Объект, что говорить, сильный и яркий, и отношение он вызывает у Солженицына соответственно энергичное.
Энергично отрицательное.
Солженицын Бродского не принимает. Что ж, это дело вкуса, скажете вы. Но это первая сторона.
Вторая, и более существенная — Солженицын Бродского разоблачает. И это самое интересное, потому что на самом деле в этом разоблачении, очень страстном и энергичном, вырисовывается не столько объект критического преследования, но и портрет критикующего, ниспровергающего и разоблачающего.
Статья — не только и не столько портрет Бродского, сколько автопортрет Солженицына.
(Впрочем, оговорюсь, что солженицынскую «литературную коллекцию» будет любопытно почитать подряд именно с целью понимания Солженицына — не для того же, чтобы с его помощью приблизить к себе творчество Липкина, Лиснянской, Светова и других, к которым Солженицын относится гораздо теплее и снисходительнее, если не любовнее, чем к своему соседу но «Нобелевке».)
2
Начнем, в свете всего вышесказанного, не с Бродского, начнем с языка. Не буду повторять всем известное о пристрастии Солженицына к расширению (одновременно — углублению) русского литературного словаря. Но одно дело — расширение словарного запаса в прозе или публицистике, другое — в литературно-критическом эссе. Тут все-таки нам не избежать Бродского — на фоне его лирики тот язык, которым в качестве литературно-критического инструментария пользуется Солженицын, кажется особенно выразительным — из-за своей несовместимости с поэзией Бродского.

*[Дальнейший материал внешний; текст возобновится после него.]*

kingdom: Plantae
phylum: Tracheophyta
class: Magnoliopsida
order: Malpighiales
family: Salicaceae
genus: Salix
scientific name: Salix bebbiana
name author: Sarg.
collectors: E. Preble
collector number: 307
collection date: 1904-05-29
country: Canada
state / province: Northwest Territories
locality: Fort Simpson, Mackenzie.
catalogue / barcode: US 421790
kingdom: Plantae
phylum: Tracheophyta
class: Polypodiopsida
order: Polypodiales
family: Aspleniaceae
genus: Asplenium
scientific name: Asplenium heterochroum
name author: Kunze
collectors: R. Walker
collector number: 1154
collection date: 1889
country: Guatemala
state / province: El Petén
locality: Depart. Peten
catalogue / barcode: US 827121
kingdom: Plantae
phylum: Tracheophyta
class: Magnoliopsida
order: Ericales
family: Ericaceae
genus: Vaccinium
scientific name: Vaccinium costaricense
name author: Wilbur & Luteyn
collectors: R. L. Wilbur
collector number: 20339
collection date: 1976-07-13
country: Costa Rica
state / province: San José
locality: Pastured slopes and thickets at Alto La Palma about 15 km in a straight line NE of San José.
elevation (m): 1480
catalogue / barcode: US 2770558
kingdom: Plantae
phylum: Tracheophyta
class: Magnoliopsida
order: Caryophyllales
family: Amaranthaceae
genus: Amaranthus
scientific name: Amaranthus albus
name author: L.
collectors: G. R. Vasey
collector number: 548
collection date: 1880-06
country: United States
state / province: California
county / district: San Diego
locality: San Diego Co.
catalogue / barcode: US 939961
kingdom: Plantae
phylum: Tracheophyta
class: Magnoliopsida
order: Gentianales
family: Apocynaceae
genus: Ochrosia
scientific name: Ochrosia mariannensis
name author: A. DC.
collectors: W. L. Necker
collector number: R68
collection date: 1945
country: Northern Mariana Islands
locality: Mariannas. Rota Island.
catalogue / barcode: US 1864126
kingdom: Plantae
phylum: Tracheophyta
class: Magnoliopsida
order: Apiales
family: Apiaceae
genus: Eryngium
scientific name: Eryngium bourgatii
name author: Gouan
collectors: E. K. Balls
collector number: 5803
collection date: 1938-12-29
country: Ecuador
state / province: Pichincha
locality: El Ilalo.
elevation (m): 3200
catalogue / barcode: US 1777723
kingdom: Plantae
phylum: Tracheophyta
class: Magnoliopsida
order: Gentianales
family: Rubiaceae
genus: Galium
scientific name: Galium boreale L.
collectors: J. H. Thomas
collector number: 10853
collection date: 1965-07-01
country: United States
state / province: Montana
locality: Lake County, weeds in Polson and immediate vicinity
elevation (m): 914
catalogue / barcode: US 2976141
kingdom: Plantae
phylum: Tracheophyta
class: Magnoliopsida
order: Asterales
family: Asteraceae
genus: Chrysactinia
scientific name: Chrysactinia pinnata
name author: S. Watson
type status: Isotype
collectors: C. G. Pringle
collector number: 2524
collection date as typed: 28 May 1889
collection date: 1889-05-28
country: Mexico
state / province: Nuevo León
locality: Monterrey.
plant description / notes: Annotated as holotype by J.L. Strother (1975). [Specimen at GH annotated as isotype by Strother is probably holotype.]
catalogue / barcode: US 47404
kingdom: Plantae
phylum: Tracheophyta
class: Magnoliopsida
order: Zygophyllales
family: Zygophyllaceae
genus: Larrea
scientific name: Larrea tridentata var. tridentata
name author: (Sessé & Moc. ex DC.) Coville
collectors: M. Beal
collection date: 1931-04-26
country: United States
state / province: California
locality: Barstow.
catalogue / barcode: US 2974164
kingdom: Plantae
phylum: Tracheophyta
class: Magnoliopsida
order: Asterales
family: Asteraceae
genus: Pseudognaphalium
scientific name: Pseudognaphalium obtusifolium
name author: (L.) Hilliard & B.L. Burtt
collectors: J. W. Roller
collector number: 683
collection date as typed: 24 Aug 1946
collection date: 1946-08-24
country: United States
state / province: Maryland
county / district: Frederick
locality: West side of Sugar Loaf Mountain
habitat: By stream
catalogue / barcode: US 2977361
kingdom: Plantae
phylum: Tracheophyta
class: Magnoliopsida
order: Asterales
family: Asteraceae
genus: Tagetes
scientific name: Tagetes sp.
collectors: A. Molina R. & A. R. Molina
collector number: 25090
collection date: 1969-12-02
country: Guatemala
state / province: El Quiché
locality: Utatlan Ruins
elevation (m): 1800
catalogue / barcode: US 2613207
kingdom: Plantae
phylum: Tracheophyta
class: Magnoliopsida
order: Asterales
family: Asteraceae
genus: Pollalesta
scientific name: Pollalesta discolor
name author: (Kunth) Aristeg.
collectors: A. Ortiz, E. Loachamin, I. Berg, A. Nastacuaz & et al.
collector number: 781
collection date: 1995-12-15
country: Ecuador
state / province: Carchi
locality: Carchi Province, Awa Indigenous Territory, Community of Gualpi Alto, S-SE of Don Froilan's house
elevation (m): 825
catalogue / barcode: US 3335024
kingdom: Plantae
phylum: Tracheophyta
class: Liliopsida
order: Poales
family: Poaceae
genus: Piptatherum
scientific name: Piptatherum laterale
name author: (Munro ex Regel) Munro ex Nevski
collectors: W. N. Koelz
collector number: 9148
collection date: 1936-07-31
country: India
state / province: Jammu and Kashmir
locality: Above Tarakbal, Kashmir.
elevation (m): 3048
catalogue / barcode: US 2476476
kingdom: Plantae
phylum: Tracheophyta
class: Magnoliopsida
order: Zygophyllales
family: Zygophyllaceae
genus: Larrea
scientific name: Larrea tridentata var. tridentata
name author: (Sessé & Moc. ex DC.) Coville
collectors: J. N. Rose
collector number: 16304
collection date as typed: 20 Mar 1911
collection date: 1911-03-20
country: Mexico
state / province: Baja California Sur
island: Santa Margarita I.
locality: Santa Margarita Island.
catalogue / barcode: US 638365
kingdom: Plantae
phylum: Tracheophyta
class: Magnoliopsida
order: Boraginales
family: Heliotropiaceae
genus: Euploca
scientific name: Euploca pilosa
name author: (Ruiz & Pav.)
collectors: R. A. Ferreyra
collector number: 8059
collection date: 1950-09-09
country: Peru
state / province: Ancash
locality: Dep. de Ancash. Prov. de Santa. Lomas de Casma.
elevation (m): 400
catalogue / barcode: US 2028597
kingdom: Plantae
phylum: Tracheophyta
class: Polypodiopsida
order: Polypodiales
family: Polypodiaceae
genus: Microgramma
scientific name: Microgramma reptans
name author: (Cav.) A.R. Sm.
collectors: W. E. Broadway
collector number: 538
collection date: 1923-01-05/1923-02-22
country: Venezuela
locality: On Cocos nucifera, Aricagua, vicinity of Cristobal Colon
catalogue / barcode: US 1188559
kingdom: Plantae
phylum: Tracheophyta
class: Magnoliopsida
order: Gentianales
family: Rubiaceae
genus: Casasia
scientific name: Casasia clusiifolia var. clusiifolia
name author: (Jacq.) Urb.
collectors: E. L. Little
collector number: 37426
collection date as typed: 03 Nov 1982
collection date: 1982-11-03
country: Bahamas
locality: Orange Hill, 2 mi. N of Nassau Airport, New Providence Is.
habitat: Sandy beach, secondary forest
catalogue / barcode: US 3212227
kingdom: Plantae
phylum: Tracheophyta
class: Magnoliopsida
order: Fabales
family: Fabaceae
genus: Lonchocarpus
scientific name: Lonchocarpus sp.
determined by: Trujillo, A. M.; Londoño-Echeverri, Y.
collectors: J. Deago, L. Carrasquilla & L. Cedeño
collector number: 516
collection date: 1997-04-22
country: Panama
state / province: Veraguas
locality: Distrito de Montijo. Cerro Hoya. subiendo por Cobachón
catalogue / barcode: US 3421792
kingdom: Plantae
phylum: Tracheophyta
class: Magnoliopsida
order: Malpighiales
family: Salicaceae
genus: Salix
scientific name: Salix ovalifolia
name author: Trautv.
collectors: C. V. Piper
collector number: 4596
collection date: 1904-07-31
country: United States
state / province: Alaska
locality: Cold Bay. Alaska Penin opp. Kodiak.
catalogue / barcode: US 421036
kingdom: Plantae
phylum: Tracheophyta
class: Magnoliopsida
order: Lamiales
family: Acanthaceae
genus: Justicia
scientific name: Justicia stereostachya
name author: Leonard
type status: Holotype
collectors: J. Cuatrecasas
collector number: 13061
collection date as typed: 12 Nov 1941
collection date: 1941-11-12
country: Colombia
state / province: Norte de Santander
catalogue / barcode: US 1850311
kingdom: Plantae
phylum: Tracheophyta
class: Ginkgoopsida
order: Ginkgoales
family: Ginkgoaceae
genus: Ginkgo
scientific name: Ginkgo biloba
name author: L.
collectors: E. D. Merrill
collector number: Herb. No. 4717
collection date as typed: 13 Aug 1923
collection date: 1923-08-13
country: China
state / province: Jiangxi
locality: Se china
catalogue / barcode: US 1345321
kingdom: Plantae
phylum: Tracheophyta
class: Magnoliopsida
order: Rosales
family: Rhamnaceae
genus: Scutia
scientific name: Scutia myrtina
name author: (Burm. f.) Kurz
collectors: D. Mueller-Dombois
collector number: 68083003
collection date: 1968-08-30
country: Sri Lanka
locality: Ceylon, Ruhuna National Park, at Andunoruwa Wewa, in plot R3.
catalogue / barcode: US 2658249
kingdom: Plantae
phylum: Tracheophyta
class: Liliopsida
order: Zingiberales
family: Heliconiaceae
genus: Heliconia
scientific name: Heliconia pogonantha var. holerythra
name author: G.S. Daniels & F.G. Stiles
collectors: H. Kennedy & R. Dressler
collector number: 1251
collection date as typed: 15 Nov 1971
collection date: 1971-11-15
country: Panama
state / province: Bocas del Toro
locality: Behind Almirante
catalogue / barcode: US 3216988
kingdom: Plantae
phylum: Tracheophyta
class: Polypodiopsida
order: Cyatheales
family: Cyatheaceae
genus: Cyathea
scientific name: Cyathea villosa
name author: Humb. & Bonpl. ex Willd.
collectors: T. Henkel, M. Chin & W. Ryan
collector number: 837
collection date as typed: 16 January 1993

Перечислю лишь некоторые, может быть, и не самые выдающиеся примеры: «Изжажданно ли окунанье в хляби», «бравадно», «ядче всего изъязвить», «сдерги», «просочено», «просквознет», «перетек начался», «петушинство», «апофеоз… рассудливости», «изневольно», «заножённость». И это лишь малая часть солженицынский архенеологизмов. Интереснее всего, однако, не сама лексика, а еще и синтаксический, фразеологический строй, архитектура фразы, в которую Солженицын лихо вписывает свое словечко, например: «И мода эта не могла не заполонить Иосифа Бродского, возможно, при очевидной его личной уязвимости, — и как форма самозащиты». И Бог с ним, что заполонить ставит читателя в тупик, потому что в современном словоупотреблении означает скорее «заполнить с избытком», чем «взять в плен». Солженицыну с его энергией отрицания — не до мелочей. Или, например, он пишет: «Совсем другой полюс искреннего чувства поэта прокололся в раздраженнейшей "Речи о пролитом молоке"» (еще 320 строк). Опять-таки в современном употреблении слово «проколоться» и означает обнаружить свое истинное лицо — при чем же здесь тогда «полюс искреннего чувства»?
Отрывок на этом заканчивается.